Through its dedicated Credit Hire sales team and network of over 1,100 active introducers around the UK, Anexo provides customers with an end-to-end service including the provision of Credit Hire vehicles, assistance with repair and recovery, and claims management services. The Group's Legal Services division, Bond Turner, provides the legal support to maximise the recovery of costs through settlement or court action as well as the processing of any associated personal injury claim. Bond Turner is also involved in litigation relating to Housing Disrepair and emissions claims against major motor manufacturers.
For additional information please visit: www.anexo-group.com. To subscribe to our investor alert service and receive all press releases, financial results and other key shareholder messages as soon as they become available, please visit: https://www.anexo-group.com/content/investors/alert.asp.
Executive Chairman's Statement
On behalf of the Board, I am pleased to introduce Anexo's results for the six-month period ended 30 June 2022. The Group has continued to demonstrate the effectiveness of its business model. Vehicle numbers within the credit hire division have grown, while increased case settlements within the legal services division have ensured a good rise in cash collections.

_STORED DATA_:
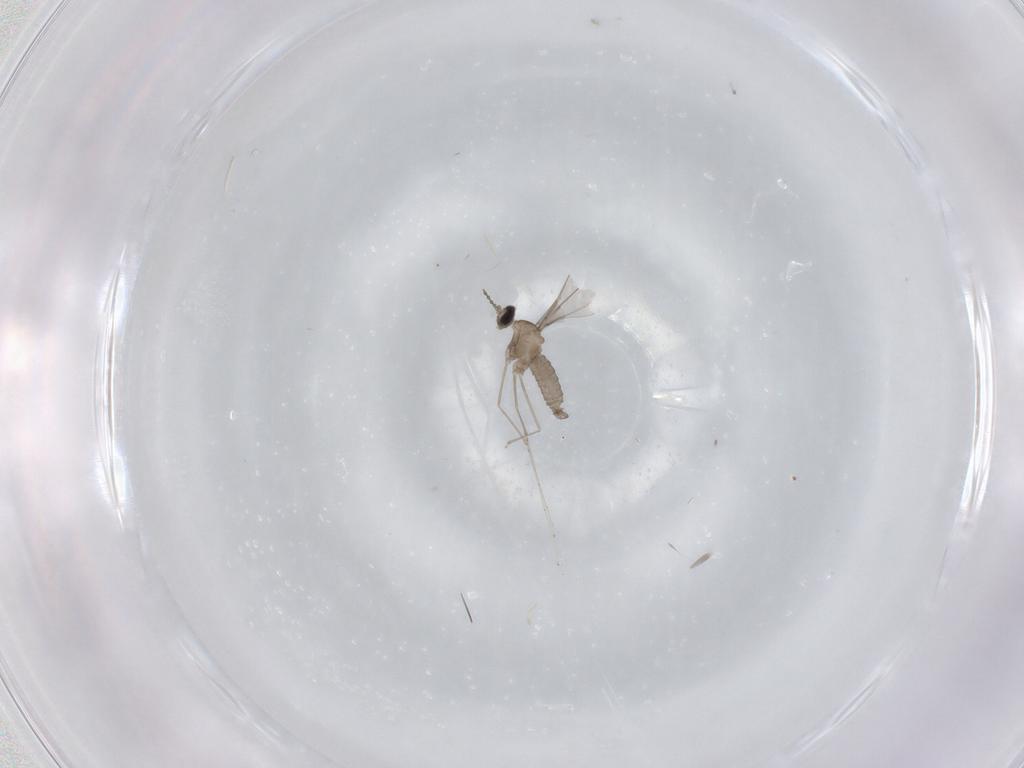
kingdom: Animalia
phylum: Arthropoda
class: Insecta
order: Diptera
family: Cecidomyiidae
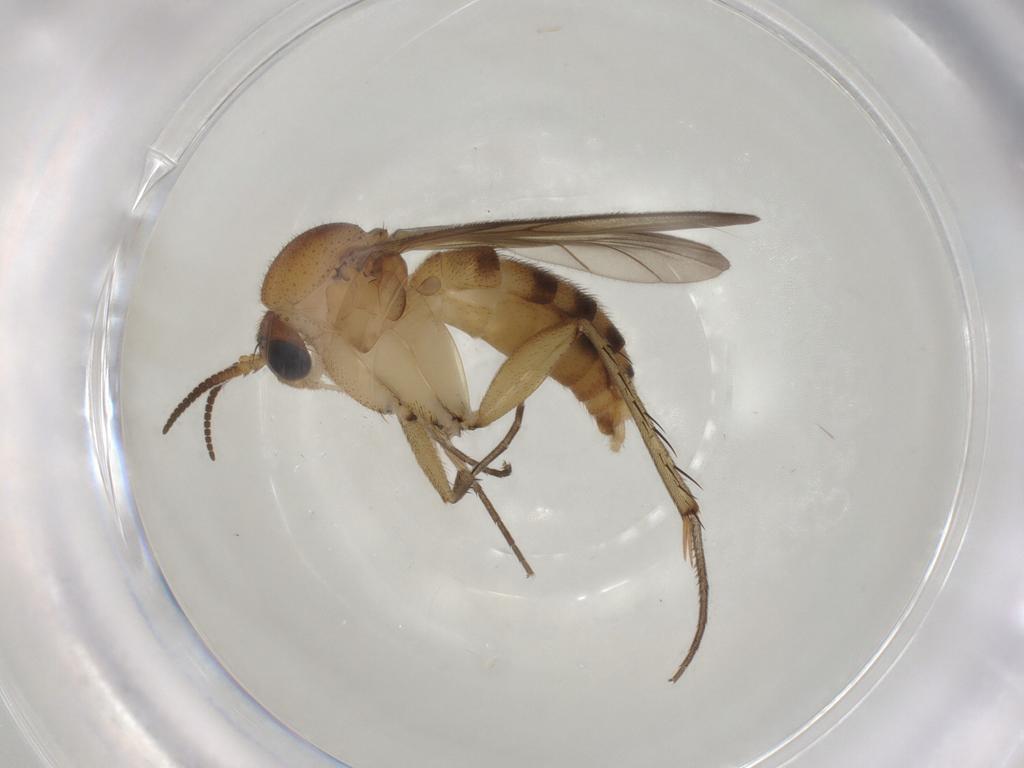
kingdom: Animalia
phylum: Arthropoda
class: Insecta
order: Diptera
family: Mycetophilidae
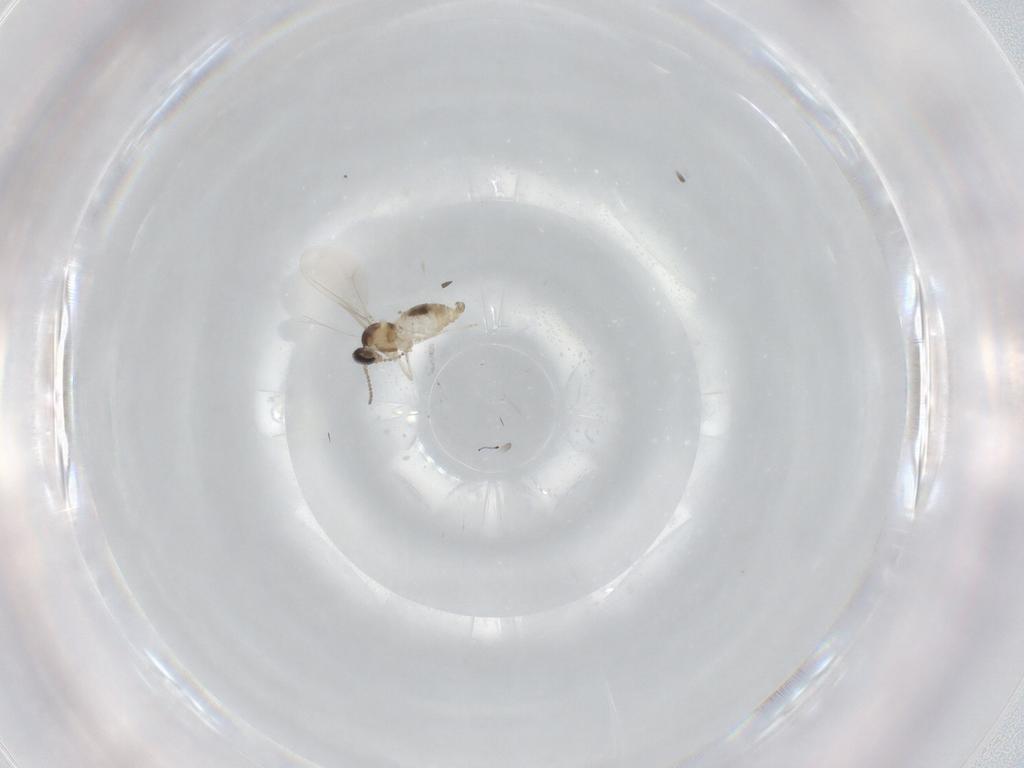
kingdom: Animalia
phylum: Arthropoda
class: Insecta
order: Diptera
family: Cecidomyiidae
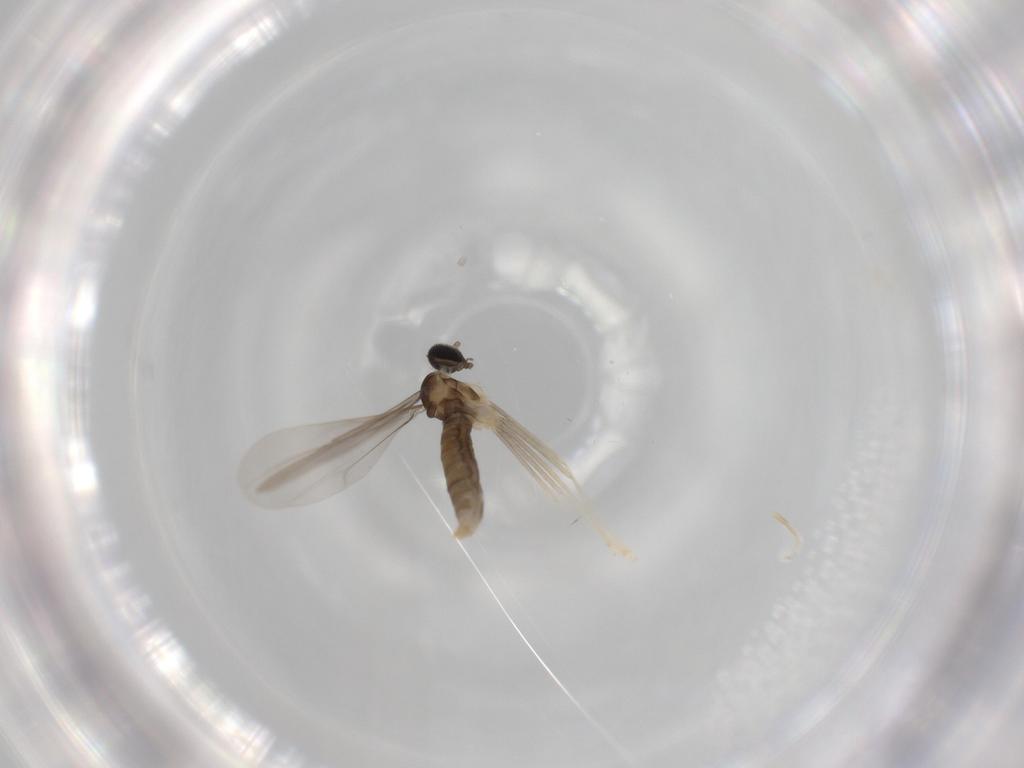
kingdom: Animalia
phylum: Arthropoda
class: Insecta
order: Diptera
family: Cecidomyiidae
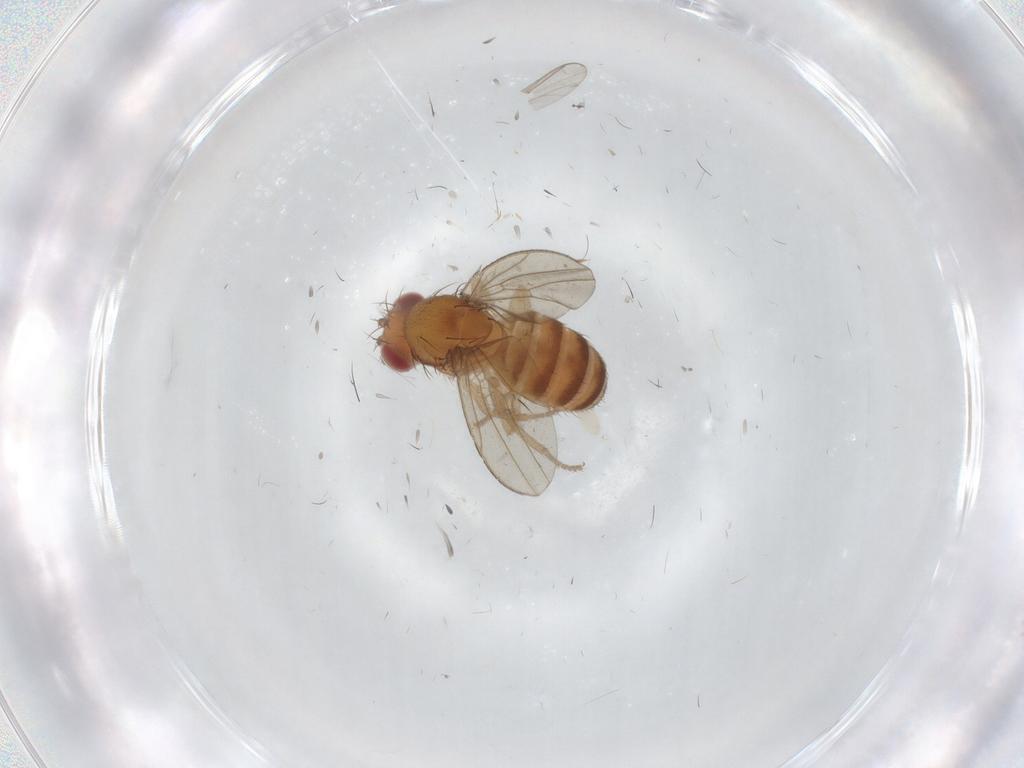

_DIRECTIONS_: Reproduce the Anexo half-year results text word for word. The data was drawn from a separate source.

_EXERCISE OUTPUT_:
Through its dedicated Credit Hire sales team and network of over 1,100 active introducers around the UK, Anexo provides customers with an end-to-end service including the provision of Credit Hire vehicles, assistance with repair and recovery, and claims management services. The Group's Legal Services division, Bond Turner, provides the legal support to maximise the recovery of costs through settlement or court action as well as the processing of any associated personal injury claim. Bond Turner is also involved in litigation relating to Housing Disrepair and emissions claims against major motor manufacturers.
For additional information please visit: www.anexo-group.com. To subscribe to our investor alert service and receive all press releases, financial results and other key shareholder messages as soon as they become available, please visit: https://www.anexo-group.com/content/investors/alert.asp.
Executive Chairman's Statement
On behalf of the Board, I am pleased to introduce Anexo's results for the six-month period ended 30 June 2022. The Group has continued to demonstrate the effectiveness of its business model. Vehicle numbers within the credit hire division have grown, while increased case settlements within the legal services division have ensured a good rise in cash collections.